Il n'empêche que nous vivons, collectivement, une autre sorte de crise qui génère une forme différenciée de fascisme, adapté à notre époque technologique. Le spectacle un tantinet « surréaliste » offert par la cérémonie d'investiture du Président américain constitue un instantané de la structure politico-économique qui va dominer le Monde à partir du 20 janvier 2025. Que les géants de la « Tech » se soient agglutinés autour du Matador en cette soirée officielle ne relève pas du hasard, pas plus que le geste « symbolique » d'Elon Musk, révélateur des accointances qui vont « naturellement » se nouer dans un avenir rapproché.
En cela, le processus est semblable à celui qui a abouti à la deuxième guerre mondiale, à savoir, le mariage de Raison entre, d'une part, un pouvoir politique xénophobe, liberticide, paranoïaque et, d'autre part, le pouvoir économique le plus à même de soutenir le projet démesuré du « mâle dominant » qui cherche à impressionner par des déclarations à l'emporte-pièce, des provocations récurrentes, une stratégie du chaos assumée. Nous assistons au même scénario que celui élaboré par les Nazis concernant l'Allemagne de l'époque et qui a servi de justificatif pour adopter des politiques extrêmes qui font fi des principes fondamentaux d'une démocratie libérale et du plus élémentaire droit international : les États-Unis sont exploités par le monde entier, victimes de leur généreuse richesse, ils font plus que leur part pour protéger militairement leurs alliés (contre quels ennemis, ça reste à déterminer), leur énorme déficit commercial et leur dette abyssale sont le résultat de pratiques commerciales malveillantes et déloyales de la part des Chinois, des Européens, des Canadiens, des Mexicains et tutti quanti.
Bref, l'Amérique n'a rien à se reprocher, elle n'est pas responsable des délocalisations massives des entreprises américaines vers la Chine, l'Asie, le Mexique, l'Europe de l'Est depuis plus de trente ans et qui sont à l'origine du désert industriel qui recouvre des régions entières des États-Unis, autrefois prospères, gage de leur pouvoir économique et financier, assurant leur main-mise sur les affaires du Monde ; elle n'a rien à voir non plus avec la pauvreté endémique des pays du Sud global dont les ressortissants n'ont d'autres choix que d'émigrer vers le Nord pour améliorer leurs conditions de vie, quitte à travailler illégalement à bas salaire, sans protection sociale, sans assurance-santé, risquant à tout moment d'être expulsés vers le pays qu'ils cherchent à fuir.

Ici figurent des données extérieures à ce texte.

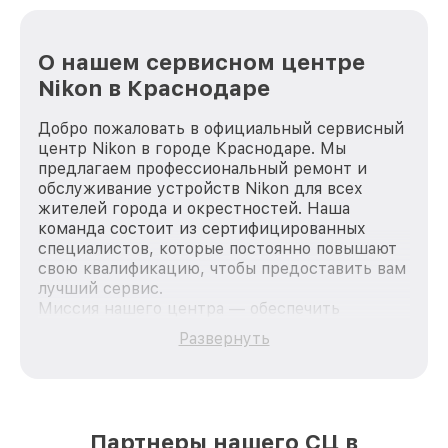
О нашем сервисном центре
Nikon в Краснодаре
Добро пожаловать в официальный сервисный
центр Nikon в городе Краснодаре. Мы
предлагаем профессиональный ремонт и
обслуживание устройств Nikon для всех
жителей города и окрестностей. Наша
команда состоит из сертифицированных
специалистов, которые постоянно повышают
свою квалификацию, чтобы предоставить вам
лучший сервис.
Миссия нашего центра — обеспечить
качественный и доступный ремонт для
Развернуть
каждого пользователя продукции Nikon, вне
зависимости от сложности поломки. Мы
стремимся к тому, чтобы каждый клиент был
удовлетворен скоростью и качеством
предоставляемых услуг. Наша цель — стать
Партнеры нашего СЦ в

Ce complexe de persécution est source de violence dirigée contre tout ce qui n'est pas américain et exacerbe les tensions géo-politiques déjà manifestes dans le monde occidental. Les Allemands ont carburé à cette victimisation à tous crins, les Juifs de Palestine en font de même et, dans tous les cas, cette impression généralisée d'être injustement traités par le reste de l'humanité donne lieu à des comportements belliqueux qui abaissent dangereusement le niveau de tolérance envers les embûches rencontrées en chemin, les contradicteurs, la diversité des points de vue, les visions du monde différentes de celle du leader charismatique. Il faut prendre acte de ce fait et agir en conséquence.